# [Your assignment]
Search the data below for "wire" and report how many lines contain it, with no other text.
** Opening Exercise materials block **
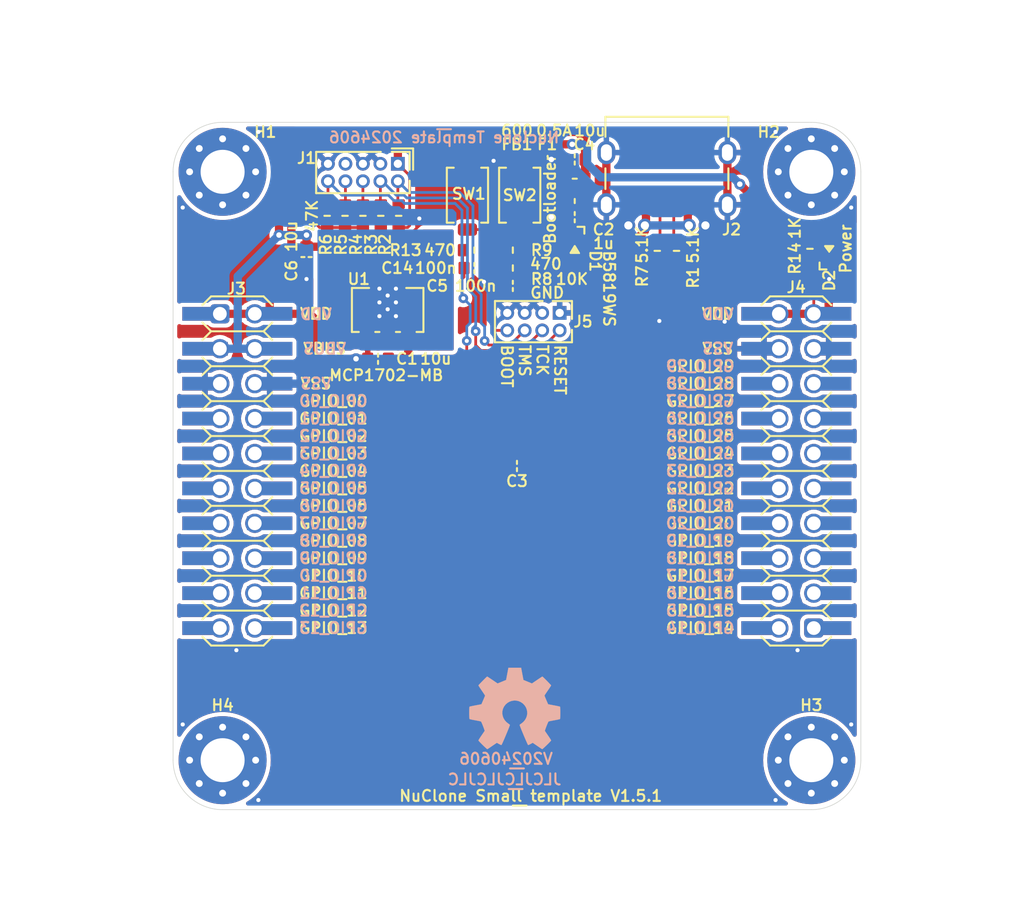
<source format=kicad_pcb>
(kicad_pcb
	(version 20240108)
	(generator "pcbnew")
	(generator_version "8.0")
	(general
		(thickness 1.67)
		(legacy_teardrops no)
	)
	(paper "A4")
	(layers
		(0 "F.Cu" mixed)
		(31 "B.Cu" mixed)
		(32 "B.Adhes" user "B.Adhesive")
		(33 "F.Adhes" user "F.Adhesive")
		(34 "B.Paste" user)
		(35 "F.Paste" user)
		(36 "B.SilkS" user "B.Silkscreen")
		(37 "F.SilkS" user "F.Silkscreen")
		(38 "B.Mask" user)
		(39 "F.Mask" user)
		(40 "Dwgs.User" user "User.Drawings")
		(41 "Cmts.User" user "User.Comments")
		(42 "Eco1.User" user "User.Eco1")
		(43 "Eco2.User" user "User.Eco2")
		(44 "Edge.Cuts" user)
		(45 "Margin" user)
		(46 "B.CrtYd" user "B.Courtyard")
		(47 "F.CrtYd" user "F.Courtyard")
		(48 "B.Fab" user)
		(49 "F.Fab" user)
		(50 "User.1" user)
		(51 "User.2" user)
		(52 "User.3" user)
		(53 "User.4" user)
		(54 "User.5" user)
		(55 "User.6" user)
		(56 "User.7" user)
		(57 "User.8" user)
		(58 "User.9" user)
	)
	(setup
		(stackup
			(layer "F.SilkS"
				(type "Top Silk Screen")
				(color "White")
				(material "Direct Printing")
			)
			(layer "F.Paste"
				(type "Top Solder Paste")
			)
			(layer "F.Mask"
				(type "Top Solder Mask")
				(color "Green")
				(thickness 0.025)
				(material "Liquid Ink")
				(epsilon_r 3.7)
				(loss_tangent 0.029)
			)
			(layer "F.Cu"
				(type "copper")
				(thickness 0.035)
			)
			(layer "dielectric 1"
				(type "core")
				(color "FR4 natural")
				(thickness 1.55)
				(material "FR4")
				(epsilon_r 4.6)
				(loss_tangent 0.035)
			)
			(layer "B.Cu"
				(type "copper")
				(thickness 0.035)
			)
			(layer "B.Mask"
				(type "Bottom Solder Mask")
				(color "Green")
				(thickness 0.025)
				(material "Liquid Ink")
				(epsilon_r 3.7)
				(loss_tangent 0.029)
			)
			(layer "B.Paste"
				(type "Bottom Solder Paste")
			)
			(layer "B.SilkS"
				(type "Bottom Silk Screen")
				(color "White")
				(material "Direct Printing")
			)
			(copper_finish "HAL lead-free")
			(dielectric_constraints no)
		)
		(pad_to_mask_clearance 0)
		(allow_soldermask_bridges_in_footprints no)
		(pcbplotparams
			(layerselection 0x00010f0_ffffffff)
			(plot_on_all_layers_selection 0x0001000_00000000)
			(disableapertmacros no)
			(usegerberextensions no)
			(usegerberattributes no)
			(usegerberadvancedattributes no)
			(creategerberjobfile no)
			(dashed_line_dash_ratio 12.000000)
			(dashed_line_gap_ratio 3.000000)
			(svgprecision 6)
			(plotframeref no)
			(viasonmask no)
			(mode 1)
			(useauxorigin yes)
			(hpglpennumber 1)
			(hpglpenspeed 20)
			(hpglpendiameter 15.000000)
			(pdf_front_fp_property_popups yes)
			(pdf_back_fp_property_popups yes)
			(dxfpolygonmode yes)
			(dxfimperialunits yes)
			(dxfusepcbnewfont yes)
			(psnegative no)
			(psa4output no)
			(plotreference yes)
			(plotvalue yes)
			(plotfptext yes)
			(plotinvisibletext no)
			(sketchpadsonfab no)
			(subtractmaskfromsilk no)
			(outputformat 1)
			(mirror no)
			(drillshape 0)
			(scaleselection 1)
			(outputdirectory "nuclone_LPC844M201BD64_plots/")
		)
	)
	(net 0 "")
	(net 1 "/VBUS")
	(net 2 "Net-(F1-Pad2)")
	(net 3 "/VDD")
	(net 4 "/VSS")
	(net 5 "Net-(D2-A)")
	(net 6 "/GPIO_28")
	(net 7 "/GPIO_29")
	(net 8 "/TMS")
	(net 9 "/TCK")
	(net 10 "/TDO")
	(net 11 "/TDI")
	(net 12 "/RESET")
	(net 13 "Net-(R13-Pad2)")
	(net 14 "unconnected-(J1-KEY-Pad7)")
	(net 15 "Net-(J2-CC1)")
	(net 16 "/VUSB")
	(net 17 "Net-(J2-CC2)")
	(net 18 "/BOOT")
	(net 19 "/GPIO_20")
	(net 20 "/GPIO_23")
	(net 21 "/GPIO_27")
	(net 22 "/GPIO_16")
	(net 23 "/GPIO_21")
	(net 24 "/GPIO_19")
	(net 25 "/GPIO_17")
	(net 26 "/GPIO_18")
	(net 27 "/GPIO_15")
	(net 28 "/GPIO_14")
	(net 29 "/GPIO_22")
	(net 30 "/GPIO_24")
	(net 31 "/GPIO_25")
	(net 32 "/GPIO_26")
	(net 33 "/GPIO_13")
	(net 34 "/GPIO_12")
	(net 35 "/GPIO_11")
	(net 36 "/GPIO_10")
	(net 37 "/GPIO_09")
	(net 38 "/GPIO_08")
	(net 39 "/GPIO_07")
	(net 40 "/GPIO_06")
	(net 41 "/GPIO_05")
	(net 42 "/GPIO_04")
	(net 43 "/GPIO_03")
	(net 44 "/GPIO_02")
	(net 45 "/GPIO_01")
	(net 46 "/GPIO_00")
	(net 47 "Net-(D1-K)")
	(net 48 "Net-(R9-Pad2)")
	(footprint "SquantorPcbOutline:MountingHole_3.2mm_M3_Pad_Via" (layer "F.Cu") (at 33.6 33.6))
	(footprint "SquantorPcbOutline:MountingHole_3.2mm_M3_Pad_Via" (layer "F.Cu") (at 76.4 33.6))
	(footprint "SquantorPcbOutline:MountingHole_3.2mm_M3_Pad_Via" (layer "F.Cu") (at 33.6 76.4))
	(footprint "SquantorLabels:Label_Generic" (layer "F.Cu") (at 55.2 79.1))
	(footprint "SquantorPcbOutline:MountingHole_3.2mm_M3_Pad_Via" (layer "F.Cu") (at 76.4 76.4))
	(footprint "SquantorConnectorsNamed:nuclone_small_right_stacked" (layer "F.Cu") (at 75.31 55.36 90))
	(footprint "SquantorConnectorsNamed:nuclone_small_left_stacked" (layer "F.Cu") (at 34.67 55.36 -90))
	(footprint "SquantorResistor:R_0603_hand" (layer "F.Cu") (at 76.3 39.2 -90))
	(footprint "SquantorResistor:R_0603_hand" (layer "F.Cu") (at 45.1 36.8 -90))
	(footprint "SquantorCapacitor:C_0603" (layer "F.Cu") (at 55 55 180))
	(footprint "SquantorResistor:R_0603_hand" (layer "F.Cu") (at 51.9 39.3))
	(footprint "SquantorResistor:R_0603_hand" (layer "F.Cu") (at 46.4 36.8 -90))
	(footprint "SquantorResistor:R_0603_hand" (layer "F.Cu") (at 43.8 36.8 -90))
	(footprint "SquantorResistor:R_0603_hand" (layer "F.Cu") (at 42.5 36.8 -90))
	(footprint "SquantorConnectors:Header-0127-2X05-H006" (layer "F.Cu") (at 43.8 33.65 180))
	(footprint "SquantorIC:SOT89-NXP" (layer "F.Cu") (at 45.6 44))
	(footprint "SquantorSwitches:TD-85XU" (layer "F.Cu") (at 51.4 35.3 -90))
	(footprint "SquantorDiodes:LED_0603_hand" (layer "F.Cu") (at 77.7 39.2 90))
	(footprint "SquantorCapacitor:C_0603" (layer "F.Cu") (at 44.9 47.2 180))
	(footprint "SquantorResistor:R_0603_hand" (layer "F.Cu") (at 41.2 36.8 -90))
	(footprint "SquantorCapacitor:C_0603" (layer "F.Cu") (at 51.9 40.6 180))
	(footprint "SquantorCapacitor:C_0603" (layer "F.Cu") (at 39.7 39.8 -90))
	(footprint "SquantorCapacitor:C_0603" (layer "F.Cu") (at 59.2 32.7))
	(footprint "SquantorUsb:USB-C-HRO-31-M-17_aisler" (layer "F.Cu") (at 65.9 36.15 180))
	(footprint "SquantorResistor:R_0603_hand" (layer "F.Cu") (at 65.2 39.35 90))
	(footprint "SquantorResistor:R_0603_hand" (layer "F.Cu") (at 54.7 39.3))
	(footprint "SquantorFuse:F_0603_hand" (layer "F.Cu") (at 59.2 34.1 180))
	(footprint "SquantorResistor:R_0603_hand" (layer "F.Cu") (at 54.7 40.6))
	(footprint "SquantorInductor:L_0603" (layer "F.Cu") (at 59.2 35.5))
	(footprint "SquantorCapacitor:C_0603" (layer "F.Cu") (at 54.7 41.9))
	(footprint "SquantorSwitches:TD-85XU" (layer "F.Cu") (at 55.2 35.3 -90))
	(footprint "SquantorDiodes:SOD-323-nexperia-hand" (layer "F.Cu") (at 59.2 39.3 -90))
	(footprint "SquantorConnectors:Header-0127-2X04-H006" (layer "F.Cu") (at 56.2 44.5 180))
	(footprint "SquantorCapacitor:C_0603" (layer "F.Cu") (at 59.2 36.9))
	(footprint "SquantorResistor:R_0603_hand" (layer "F.Cu") (at 66.6 39.35 90))
	(footprint "Symbol:OSHW-Symbol_6.7x6mm_SilkScreen"
		(layer "B.Cu")
		(uuid "00000000-0000-0000-0000-00005db691bf")
		(at 54.85 72.65 180)
		(descr "Open Source Hardware Symbol")
		(tags "Logo Symbol OSHW")
		(property "Reference" "N1"
			(at 0 0 0)
			(layer "B.SilkS")
			(hide yes)
			(uuid "85b27401-ad6c-4657-8eda-ef7b1e4e7c3e")
			(effects
				(font
					(size 1 1)
					(thickness 0.15)
				)
				(justify mirror)
			)
		)
		(property "Value" "OHWLOGO"
			(at 0.75 0 0)
			(layer "B.Fab")
			(hide yes)
			(uuid "c837f61e-c741-488b-8067-483482e1ce31")
			(effects
				(font
					(size 1 1)
					(thickness 0.15)
				)
				(justify mirror)
			)
		)
		(property "Footprint" ""
			(at 0 0 180)
			(layer "F.Fab")
			(hide yes)
			(uuid "c7e63ba9-8b38-4188-8e75-b8bd29fe49a9")
			(effects
				(font
					(size 1.27 1.27)
					(thickness 0.15)
				)
			)
		
... [316579 chars truncated]
</source>
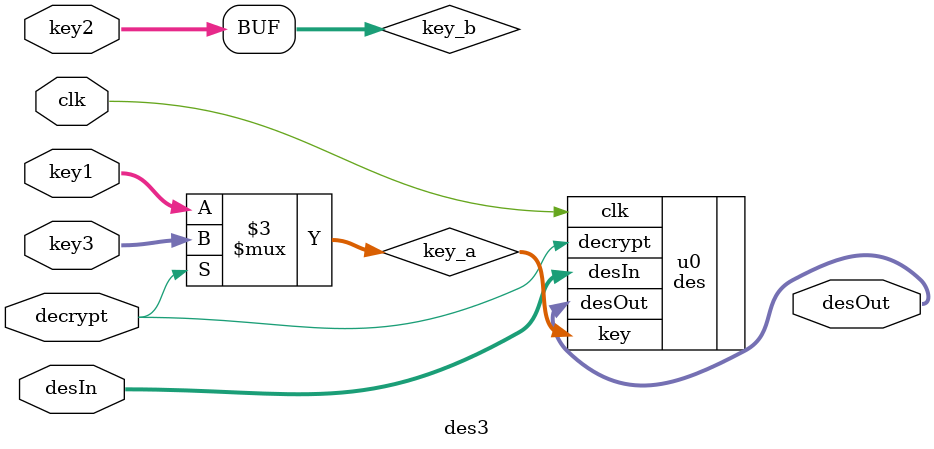
<source format=v>

module des3(desOut, desIn, key1, key2, key3, decrypt, clk); 
output	[63:0]	desOut;
input	[63:0]	desIn;
input	[55:0]	key1;
input	[55:0]	key2;
input	[55:0]	key3;
input		decrypt;
input		clk;

wire	[55:0]	key_a;
wire	[55:0]	key_b;
wire	[55:0]	key_c;
wire	[63:0]	stage1_out, stage2_out;
reg	[55:0]	key_b_r [16:0] ;
reg	[55:0]	key_c_r [33:0];
integer		i;

assign key_a = decrypt ? key3 : key1;
assign key_b = key2;
assign key_c = decrypt ? key1 : key3;

always @(posedge clk)
	key_b_r[0] <= #1 key_b;

always @(posedge clk)
	for(i=0;i<16;i=i+1)
		key_b_r[i+1] <= #1 key_b_r[i];


always @(posedge clk)
	key_c_r[0] <= #1 key_c;

always @(posedge clk)
	for(i=0;i<33;i=i+1)
		key_c_r[i+1] <= #1 key_c_r[i];

/* QQ
des u0(	.desOut(stage1_out),	.desIn(desIn),		.key(key_a), .decrypt(decrypt), .clk(clk) );
des u1(	.desOut(stage2_out),	.desIn(stage1_out),	.key(key_b_r[16]), .decrypt(!decrypt), .clk(clk) );
des u2(	.desOut(desOut),	.desIn(stage2_out),	.key(key_c_r[33]), .decrypt(decrypt),	.clk(clk) );
QQ */
des u0(	.desOut(desOut),	.desIn(desIn),		.key(key_a), .decrypt(decrypt), .clk(clk) ); //QQ


endmodule



</source>
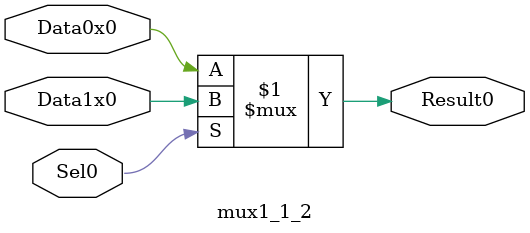
<source format=v>
module mux1_1_2(
	Sel0,
	Data0x0,
	Data1x0,
	Result0
);
input Sel0;
input Data0x0;
input Data1x0;
output Result0;
assign Result0 = Sel0 ? Data1x0 : Data0x0;
endmodule
</source>
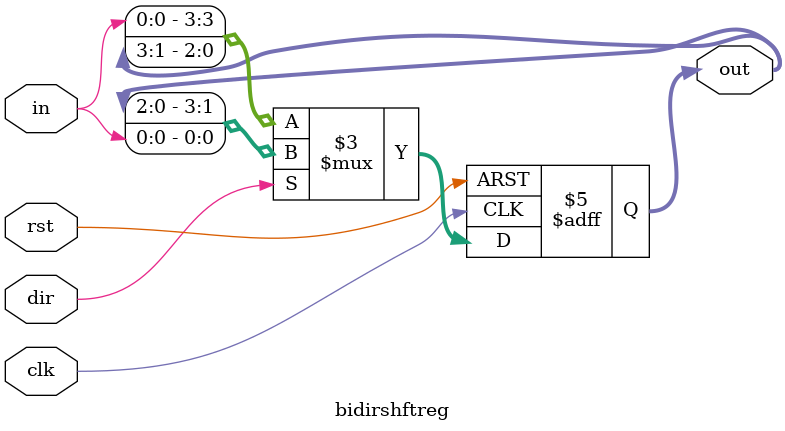
<source format=v>
`timescale 1ns / 1ps


module bidirshftreg(
    input in,
    input clk, rst,
    input dir,
    output reg [3:0] out
    );
    
    always @(posedge clk or posedge rst) begin
        if(rst) begin
            out <= 4'b0000;
        end
        else begin
            if (dir) begin
                out <= {out[2:0], in};
            end
            else begin
                out <= {in, out[3:1]};
            end
        end
    end
endmodule

</source>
** Closing Exercise materials block **
# [Response area]
4